Caminhando para o final da música, percebe-se que o estigma relatado pelo personagem não apenas o limita de ascender socialmente, mas que o torna suspeito de qualquer crime que venha a ocorrer: “assaltos na redondeza levantaram suspeitas [...]; e o boato é que esse homem está; com seu nome lá na lista dos suspeitos; pregada na parede do bar” (Racionais, 1994). Aliás, Oliver Lovesey (2017) na sua obra refere que existe uma tendência para serem ignoradas as realidades materiais da opressão (Guerra, 2020b; 2020c), bem como a popular music. Além disso, trata-se de uma prática um tanto corrente no âmbito dos estudos culturais. O autor destaca a importância da música para se perceberem processos históricos, dinâmicas sociais e vivências. O autor chega mesmo a referir que a música popular possui como principal objetivo desafiar as fronteiras espacio-temporais, algo tanto mais evidente nas letras do grupo aqui analisado. Vejamos um trecho exemplificativo a questão:

Vão invadir o seu barraco, é a polícia; vieram para arregaçar, cheios de ódio e malícia; [...] já deram minha sentença e eu nem “tava” na treta; [...] não são poucos, e já vieram muito loucos (Racionais, 1993b).

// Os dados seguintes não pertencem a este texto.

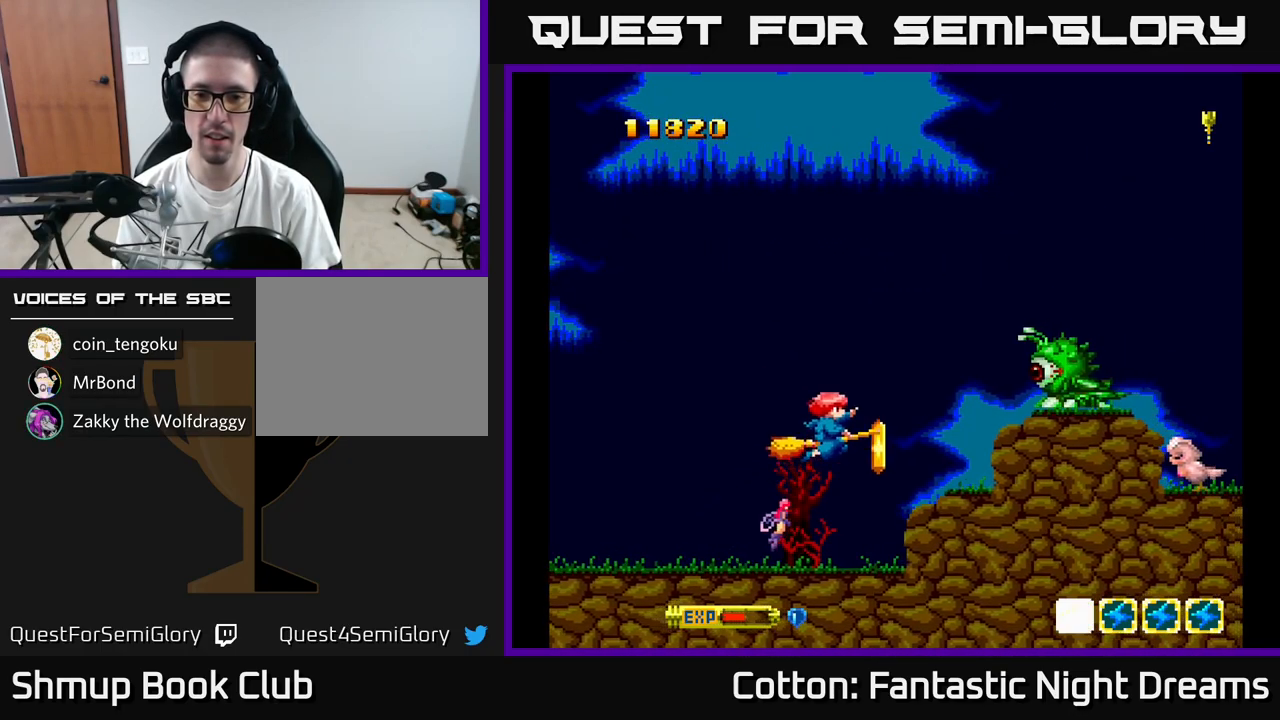
{"buttons": ["Y", "DPAD_LEFT"], "right_stick": "center", "events": [[67, "DPAD_RIGHT", "up"], [67, "Y", "down"], [300, "DPAD_UP", "up"], [334, "DPAD_DOWN", "down"], [350, "DPAD_LEFT", "down"], [434, "DPAD_DOWN", "up"]]}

Na última estrofe da canção, o eu-lírico é um locutor que noticia a morte do personagem, o caracterizando como “mulato” e tendo uma “vasta ficha criminal” justifica, por si só, o extermínio do indivíduo. A população negra, pobre e moradora de favela se encontra em um contexto que a submete não apenas à perseguição da justiça penal, mas também da violência paraestatal. De maneira oposta a experiência do crime, que rompe com o significado e desorganiza o mundo, sua narrativa tenta reorganizar simbolicamente ao tentar reconstituir um quadro estático do mundo (Caldeira, 2003). Assim, tal como Andreas Walther, Demet G. Lüküslü, Patricia Loncle e Alexandre Pais (2020) mencionam, existe uma franja da população que se vê excluída de inúmeros benefícios sociais, aspeto esse que mina a visão dos mesmos como “bons cidadãos”, aliás se veem forçados a viverem com a falta de recursos e de reconhecimento, daí a continuação da imposição de separações, proibições, regras de exclusão, que simplificam e encerram o mundo. As narrativas criam preconceitos e tentam suprimir ambiguidades. Junto desses fatores, a partir da narrativa direta e incisiva das letras, pode-se perceber como há uma perceção crítica da própria realidade claramente comunicada pelos sujeitos que a compõem há mais de uma década no Brasil, principalmente em um contexto urbano e com um imaginário similar ao contemporâneo. Outros detalhes surgem no decorrer da narrativa, como a violência de gênero:

Acharam uma mina morta e estuprada / deviam estar com muita / estava irreconhecível, o rosto desfigurado / deu meia noite e o corpo ainda estava lá / coberto com lençol, ressecado pelo sol / jogado, o IML estava só dez horas atrasado (Racionais, 1994).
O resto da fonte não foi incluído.